Europe's Giant Caravaggio Catalogue Raisonné Comes to U.S.
More than 300,000 people have seen it in Europe—an "Impossible Exhibition" made possible by digital photography.
Chicago's Loyola University will be the first to show it here, at its new Loyola University Museum of Art.
What is it? Created by Radiotelevisione Italiana, the Italian government's broadcasting agency, it's a "virtual collection" of every painting known by the Italian late Renaissance painter Michelangelo Merisi da Caravaggio, famed for his use of chiaroscuro, or light-and-dark sidelighting. Unlikely ever to be organized for real—the original works are scattered in dozens of museums and churches in many countries, and are so valuable they'd be difficult to insure—the exhibit uses exactly-sized, carefully made digital reproductions lit from above and behind. Color faithfulness was certified by a panel of art experts. "This is a catalogue. It's a very big, full-sized scale catalogue," said Pamela Ambrose, Loyola's director of cultural affairs.
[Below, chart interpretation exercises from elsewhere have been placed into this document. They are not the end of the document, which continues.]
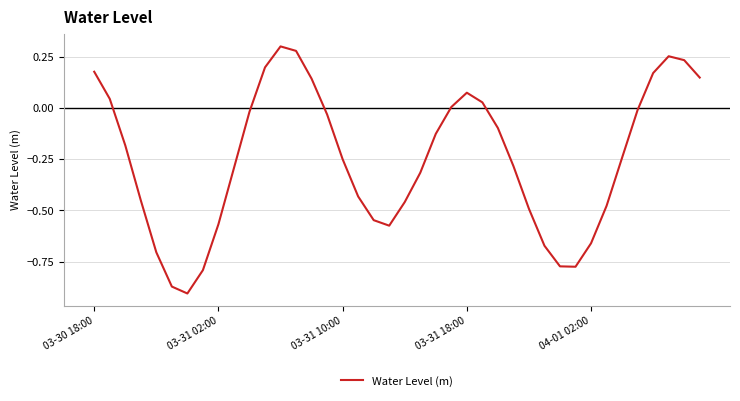

What is the difference between the maximum and minimum values?

1.2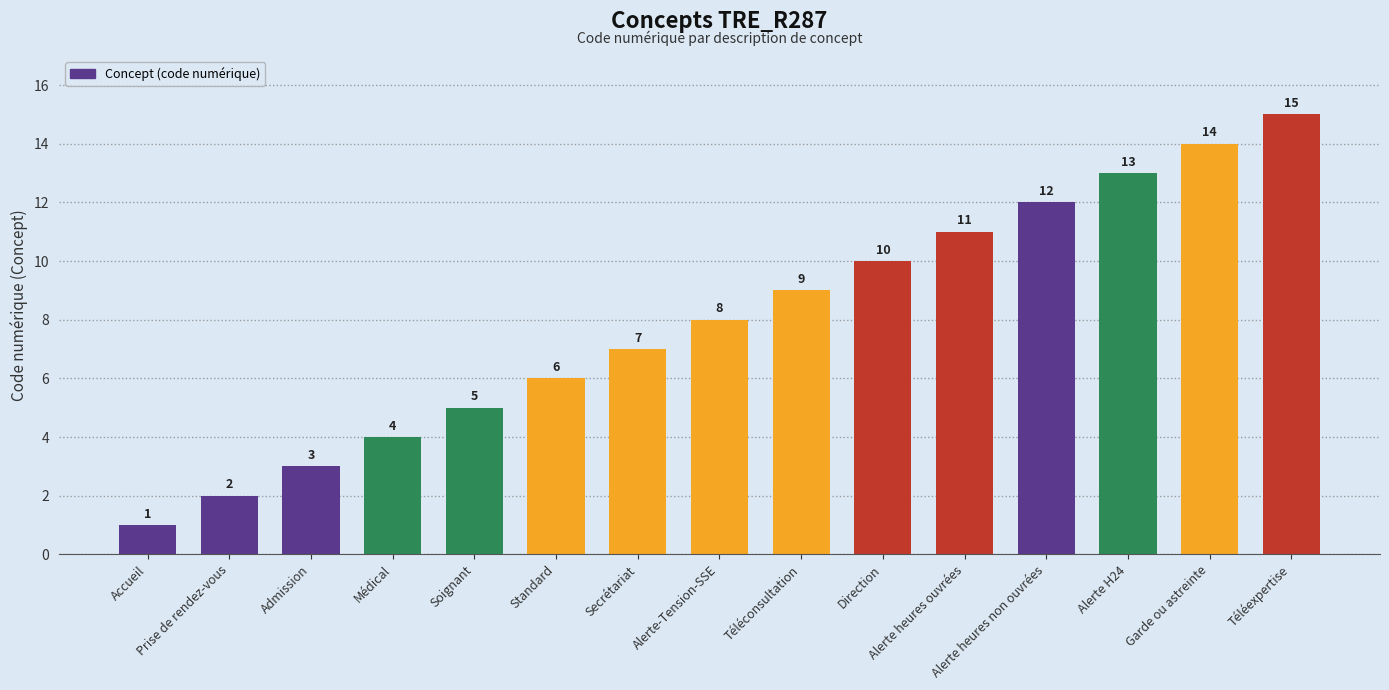

What is the change in value from Accueil to Alerte H24?

+12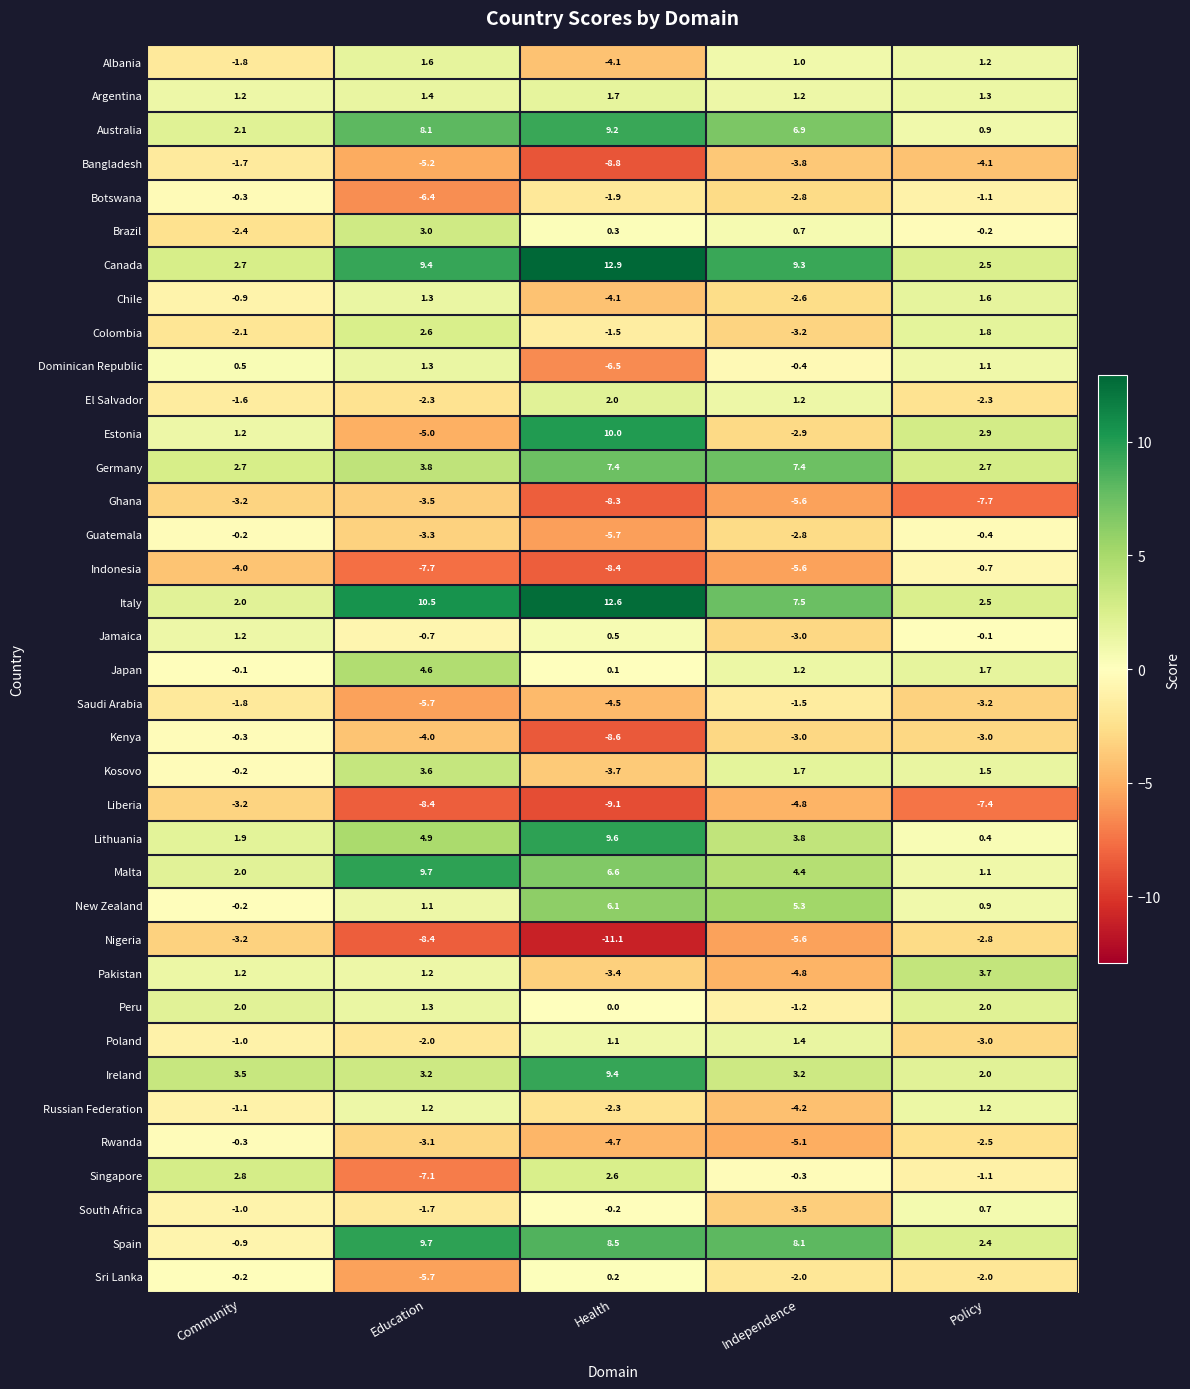

At how many categories does at least one series exceed 3?

5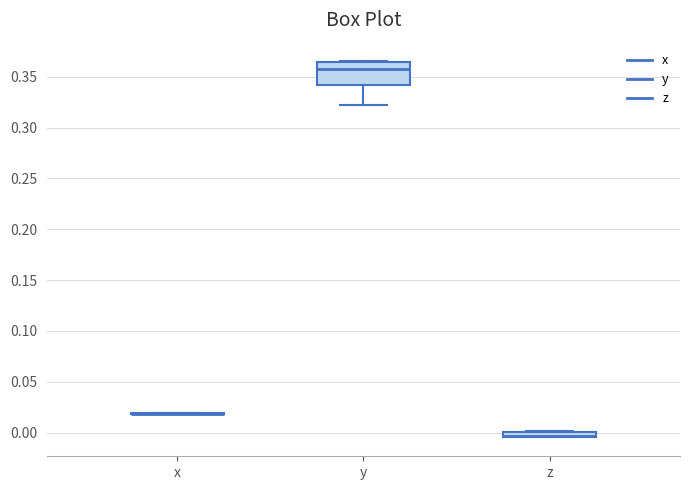

Where is the lower edge of the box for y on the y-axis? The values are not printed on the chart, so give them approximately, as read against the axis.

0.340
Although painted on religious themes, Caravaggio's work was groundbreakingly naturalistic for its time, especially compared to the clean, bright, idealized frescoes of his predecessors Michelangelo and Raphael. The artist, who was homosexual, died at 39 after a dissolute and violent life marked by drinking, brawling, associating with prostitutes and trouble with the law, leaving a body of work that was limited in scope but distinctive and powerful.
The show is on view through February 11th.